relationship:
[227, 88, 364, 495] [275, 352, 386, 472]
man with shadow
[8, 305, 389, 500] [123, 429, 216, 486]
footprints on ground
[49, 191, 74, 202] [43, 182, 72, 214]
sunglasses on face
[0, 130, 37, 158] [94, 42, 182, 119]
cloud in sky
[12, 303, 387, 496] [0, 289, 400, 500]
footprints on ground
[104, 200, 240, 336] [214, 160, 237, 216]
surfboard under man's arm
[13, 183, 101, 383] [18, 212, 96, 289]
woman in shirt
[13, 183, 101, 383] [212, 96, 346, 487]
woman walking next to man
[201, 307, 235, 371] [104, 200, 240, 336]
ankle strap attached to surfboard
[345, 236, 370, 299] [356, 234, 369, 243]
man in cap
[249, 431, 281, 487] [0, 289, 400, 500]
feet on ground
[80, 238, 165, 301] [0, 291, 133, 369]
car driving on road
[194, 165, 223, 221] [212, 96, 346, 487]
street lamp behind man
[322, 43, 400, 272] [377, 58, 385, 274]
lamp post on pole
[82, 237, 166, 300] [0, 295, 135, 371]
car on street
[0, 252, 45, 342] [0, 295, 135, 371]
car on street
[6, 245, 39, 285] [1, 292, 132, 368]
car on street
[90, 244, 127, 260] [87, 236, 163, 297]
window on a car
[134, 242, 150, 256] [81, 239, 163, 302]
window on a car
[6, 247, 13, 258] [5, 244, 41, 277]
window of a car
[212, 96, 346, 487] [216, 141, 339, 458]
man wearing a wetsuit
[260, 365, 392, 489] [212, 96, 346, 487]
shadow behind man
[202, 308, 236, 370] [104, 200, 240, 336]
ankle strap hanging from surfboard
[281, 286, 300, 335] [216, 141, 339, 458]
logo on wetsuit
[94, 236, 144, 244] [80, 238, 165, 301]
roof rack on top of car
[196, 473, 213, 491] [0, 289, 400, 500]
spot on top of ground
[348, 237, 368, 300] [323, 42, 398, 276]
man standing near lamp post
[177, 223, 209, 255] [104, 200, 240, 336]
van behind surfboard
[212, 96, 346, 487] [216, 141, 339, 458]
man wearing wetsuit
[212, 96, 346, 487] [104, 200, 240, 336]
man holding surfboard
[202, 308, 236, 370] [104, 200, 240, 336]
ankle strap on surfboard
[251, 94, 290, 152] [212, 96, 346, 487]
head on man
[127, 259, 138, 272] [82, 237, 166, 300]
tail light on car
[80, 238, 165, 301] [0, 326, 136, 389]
= = = =
Rewrite the material above with "relationship" replaced by "relation" and everything else left as it is.

ANSWER SPACE:
relation:
[227, 88, 364, 495] [275, 352, 386, 472]
man with shadow
[8, 305, 389, 500] [123, 429, 216, 486]
footprints on ground
[49, 191, 74, 202] [43, 182, 72, 214]
sunglasses on face
[0, 130, 37, 158] [94, 42, 182, 119]
cloud in sky
[12, 303, 387, 496] [0, 289, 400, 500]
footprints on ground
[104, 200, 240, 336] [214, 160, 237, 216]
surfboard under man's arm
[13, 183, 101, 383] [18, 212, 96, 289]
woman in shirt
[13, 183, 101, 383] [212, 96, 346, 487]
woman walking next to man
[201, 307, 235, 371] [104, 200, 240, 336]
ankle strap attached to surfboard
[345, 236, 370, 299] [356, 234, 369, 243]
man in cap
[249, 431, 281, 487] [0, 289, 400, 500]
feet on ground
[80, 238, 165, 301] [0, 291, 133, 369]
car driving on road
[194, 165, 223, 221] [212, 96, 346, 487]
street lamp behind man
[322, 43, 400, 272] [377, 58, 385, 274]
lamp post on pole
[82, 237, 166, 300] [0, 295, 135, 371]
car on street
[0, 252, 45, 342] [0, 295, 135, 371]
car on street
[6, 245, 39, 285] [1, 292, 132, 368]
car on street
[90, 244, 127, 260] [87, 236, 163, 297]
window on a car
[134, 242, 150, 256] [81, 239, 163, 302]
window on a car
[6, 247, 13, 258] [5, 244, 41, 277]
window of a car
[212, 96, 346, 487] [216, 141, 339, 458]
man wearing a wetsuit
[260, 365, 392, 489] [212, 96, 346, 487]
shadow behind man
[202, 308, 236, 370] [104, 200, 240, 336]
ankle strap hanging from surfboard
[281, 286, 300, 335] [216, 141, 339, 458]
logo on wetsuit
[94, 236, 144, 244] [80, 238, 165, 301]
roof rack on top of car
[196, 473, 213, 491] [0, 289, 400, 500]
spot on top of ground
[348, 237, 368, 300] [323, 42, 398, 276]
man standing near lamp post
[177, 223, 209, 255] [104, 200, 240, 336]
van behind surfboard
[212, 96, 346, 487] [216, 141, 339, 458]
man wearing wetsuit
[212, 96, 346, 487] [104, 200, 240, 336]
man holding surfboard
[202, 308, 236, 370] [104, 200, 240, 336]
ankle strap on surfboard
[251, 94, 290, 152] [212, 96, 346, 487]
head on man
[127, 259, 138, 272] [82, 237, 166, 300]
tail light on car
[80, 238, 165, 301] [0, 326, 136, 389]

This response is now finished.